Steve Waugh writes in his autobiography ‘Out of My Comfort Zone‘:

The very instant I got wind tha cricket was to be played at the 1998 Commonwealth Games in Kaula Lumpur, I knew we had to send our top team and not the A team that was being proposed. The chance to mix with some of the elite of the sporting world in an environment ripe for learning, not to mention the chance to watch the action live and be part of a 439 member Australian team, was in my eyes the opportunity of a lifetime. It turned out to be one of the best two weeks of my sporting career and in some small way I’d like to think we added to the Games experience by bringing to the Aussie contingent a sense of team and mateship that was infectious.

The strangest thing about our participation was the expectation by some that we would be elitist, like the American basketball dream team at the Olympics, and stay outside the village. It couldn’t have been further from the truth. Every second night during the Games we would send out invitations to different sections of the Australian squad to join us for a few drinks in our dormitories. This was something that hadn’t been done before within the Games environment, and it was well appreciated. …. Handwashing clothes, and gathering breakfast from the food hall and bringing it back for each other was like going back in time to a school excursion. It was one big adventure, and I didn’t want to miss a thing.

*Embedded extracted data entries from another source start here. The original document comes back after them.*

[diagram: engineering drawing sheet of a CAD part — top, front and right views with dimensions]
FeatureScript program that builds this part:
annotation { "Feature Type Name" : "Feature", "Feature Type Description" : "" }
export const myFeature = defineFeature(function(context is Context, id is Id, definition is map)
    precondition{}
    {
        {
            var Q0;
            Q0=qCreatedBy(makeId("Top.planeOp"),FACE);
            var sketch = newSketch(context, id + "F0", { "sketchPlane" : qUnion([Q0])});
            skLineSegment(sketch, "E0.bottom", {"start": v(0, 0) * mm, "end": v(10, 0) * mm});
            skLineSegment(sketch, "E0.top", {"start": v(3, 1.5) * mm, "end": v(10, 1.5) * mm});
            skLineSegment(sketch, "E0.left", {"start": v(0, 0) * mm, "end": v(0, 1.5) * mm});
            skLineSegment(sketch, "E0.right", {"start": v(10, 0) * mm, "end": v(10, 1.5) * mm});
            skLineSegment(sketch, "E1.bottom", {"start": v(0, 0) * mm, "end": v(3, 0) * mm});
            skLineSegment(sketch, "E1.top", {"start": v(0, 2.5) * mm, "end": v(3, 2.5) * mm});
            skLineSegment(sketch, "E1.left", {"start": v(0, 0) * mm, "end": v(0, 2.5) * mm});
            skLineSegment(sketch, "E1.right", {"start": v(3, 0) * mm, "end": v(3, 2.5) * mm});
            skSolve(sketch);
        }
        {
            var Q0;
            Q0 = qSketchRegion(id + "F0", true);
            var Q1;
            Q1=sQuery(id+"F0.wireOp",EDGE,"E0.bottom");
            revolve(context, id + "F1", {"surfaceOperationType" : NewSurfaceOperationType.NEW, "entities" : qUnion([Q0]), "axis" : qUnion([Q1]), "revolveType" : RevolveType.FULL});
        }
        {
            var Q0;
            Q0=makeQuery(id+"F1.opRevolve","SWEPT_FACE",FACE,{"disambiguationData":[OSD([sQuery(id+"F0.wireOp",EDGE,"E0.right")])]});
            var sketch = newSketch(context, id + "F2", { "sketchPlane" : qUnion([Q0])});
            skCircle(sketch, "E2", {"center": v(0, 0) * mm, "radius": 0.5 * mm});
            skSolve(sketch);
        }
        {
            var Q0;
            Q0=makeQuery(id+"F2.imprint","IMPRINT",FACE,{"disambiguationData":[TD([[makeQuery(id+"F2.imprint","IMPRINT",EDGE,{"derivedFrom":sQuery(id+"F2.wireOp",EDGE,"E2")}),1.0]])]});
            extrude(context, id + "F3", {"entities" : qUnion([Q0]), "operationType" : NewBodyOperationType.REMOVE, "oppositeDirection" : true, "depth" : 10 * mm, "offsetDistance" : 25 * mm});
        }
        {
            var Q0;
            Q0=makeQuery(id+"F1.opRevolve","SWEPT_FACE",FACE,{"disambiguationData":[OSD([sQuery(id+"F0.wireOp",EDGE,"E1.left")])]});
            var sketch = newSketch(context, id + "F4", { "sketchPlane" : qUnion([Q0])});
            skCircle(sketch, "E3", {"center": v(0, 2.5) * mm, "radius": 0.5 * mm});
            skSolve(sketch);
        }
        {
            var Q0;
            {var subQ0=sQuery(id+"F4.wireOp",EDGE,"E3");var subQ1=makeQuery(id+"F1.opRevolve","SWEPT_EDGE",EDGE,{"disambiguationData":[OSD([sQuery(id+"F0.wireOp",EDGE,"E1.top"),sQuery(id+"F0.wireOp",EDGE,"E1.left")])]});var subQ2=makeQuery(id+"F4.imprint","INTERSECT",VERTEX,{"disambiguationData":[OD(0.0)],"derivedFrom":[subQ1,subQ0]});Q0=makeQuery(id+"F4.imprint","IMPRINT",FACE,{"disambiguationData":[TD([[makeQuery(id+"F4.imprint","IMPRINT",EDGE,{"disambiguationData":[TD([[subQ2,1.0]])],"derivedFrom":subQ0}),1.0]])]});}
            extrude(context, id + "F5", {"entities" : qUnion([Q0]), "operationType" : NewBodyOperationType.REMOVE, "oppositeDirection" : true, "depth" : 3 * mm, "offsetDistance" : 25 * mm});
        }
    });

Well, on the occasion of India being whitewashed in South Africa, I thought this made good and appropriate reading. Cricket, it is famously, said is a game played in between your ears. Skills alone do not matter and if they did, India should have been at least competitive in the five one dayers. Alas, after multiple coaches, therapists and technologists of various hue, we still have to figure out a few things. We could do worse than ask Steve Waugh.

By the way, India split its national squad into two teams in 1998 and sent one to Kaula Lumpur. The other went to Sharjah or to some such cash-tree holder.

One Comment

  1. hpn wrote:

    Wonder where they go from here.

    India always had this problem of having “talented players” who’ve fired very little.